Jerusalem - Two Charedi businessman from Israel are planning to express their thanks publicly tomorrow during their morning prayers after an unexpected delay caused them to postpone their trip to Nairobi on the doomed Ethiopian Airlines flight that crashed earlier today, ultimately saving their lives.
B’Chadrei Charedim (http://bit.ly/2SWLpoC ) reported that Yisroel Moseson and Shraga Yisrael were planning to fly to Addis Ababa on Saturday night, continuing on to Nairobi on Ethiopian Airline’s Flight 302 on Sunday morning. Unanticipated problems that arose on Thursday had them rescheduling their trip to Monday night. Moseson told Walla! News (http://bit.ly/2SXXfi6) that the issue that had originally frustrated the two ended up being their salvation.
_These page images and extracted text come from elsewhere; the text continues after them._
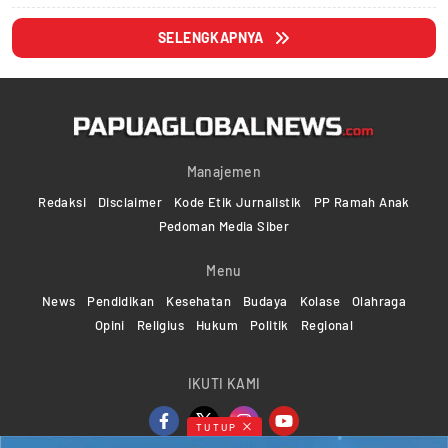
SELENGKAPNYA
Manajemen
Redaksi
Disclaimer
Kode Etik Jurnalistik
PP Ramah Anak
Pedoman Media Siber
Menu
News
Pendidikan
Kesehatan
Budaya
Kolase
Olahraga
Opini
Religius
Hukum
Politik
Regional
IKUTI KAMI
TUTUP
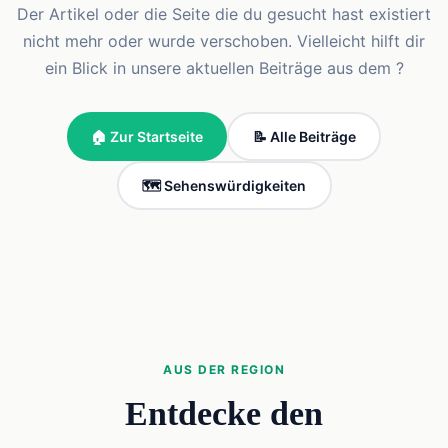
Der Artikel oder die Seite die du gesucht hast existiert
nicht mehr oder wurde verschoben. Vielleicht hilft dir
ein Blick in unsere aktuellen Beiträge aus dem ?
🏠 Zur Startseite
📝 Alle Beiträge
🗺️ Sehenswürdigkeiten
AUS DER REGION
Entdecke den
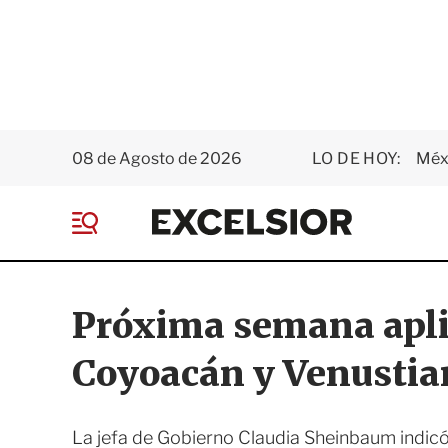
08 de Agosto de 2026
LO DE HOY:
Méxi
E
x
M
c
e
e
n
l
ú
s
Próxima semana apli
i
o
Coyoacán y Venustia
r
La jefa de Gobierno Claudia Sheinbaum indicó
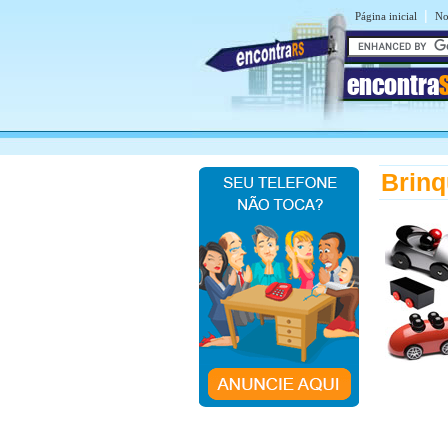
|
Página inicial
No
encontra
Brinq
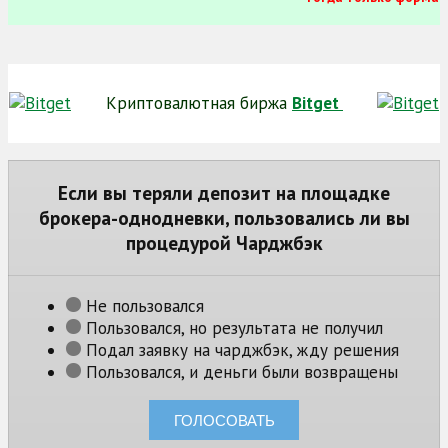
Криптовалютная биржа
Bitget
Если вы теряли депозит на площадке
брокера-однодневки, пользовались ли вы
процедурой Чарджбэк
Не пользовался
Пользовался, но результата не получил
Подал заявку на чарджбэк, жду решения
Пользовался, и деньги были возвращены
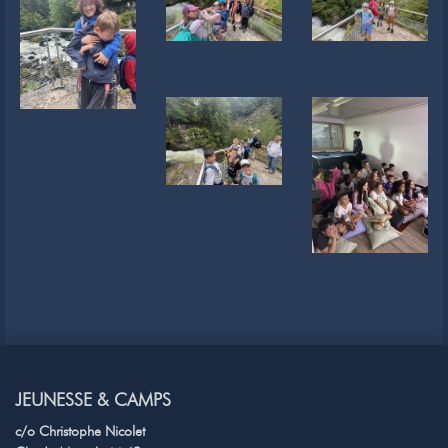
JEUNESSE & CAMPS
c/o Christophe Nicolet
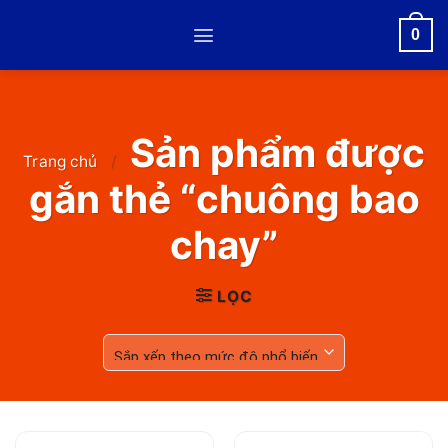
Skip
0
to
content
Sản phẩm được
Trang chủ
/
gắn thẻ “chuông bao
chay”
LỌC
“Only because of this am I able to speak with you now,” said Moseson, a Gerrer chosid. “I was in the middle of a meeting this morning when I got word of the plane crash on African soil and after a few seconds I realized that I should have been on that flight.”
Moseson said that he feels that the merits generated by recently collected charitable contributions in the Gerrer community saved his life. The two men often fly Ethiopian Airlines for business and plan on completing their journey to Nairobi through Addis Ababa with the airline.
Passengers who flew on the doomed jetliner late last week said that they had experienced problems on Thursday night on a flight that carried 180 Israeli passengers from Tel Aviv to Addis Ababa, with cabin temperatures rising to extremely uncomfortable levels.
Passenger Chanan Goder, who does business in the southern region of the Sudan, said that had the plane crash occurred a few days earlier on the Thursday night flight that he had taken, it could have been a national disaster for Israel.
As previously reported on VIN News (http://bit.ly/2SSfIN6), two Israelis were among the 157 people who died when Flight 302 crashed this morning outside Addis Ababa.
Representatives of Zaka International have been making their way to the crash site and have been in contact with the Israeli consulate in Addis Ababa and Rabbi Eliyahu Chaviv, the Chabad emissary to Ethiopia.
“Our members will be doing everything that they can to recover the Israeli victims and bring them to a proper Jewish burial,” said Yehuda Meshi-Zahav, found and chairman of Zaka International. “Unfortunately, we have a lot of experience with disasters of this nature.”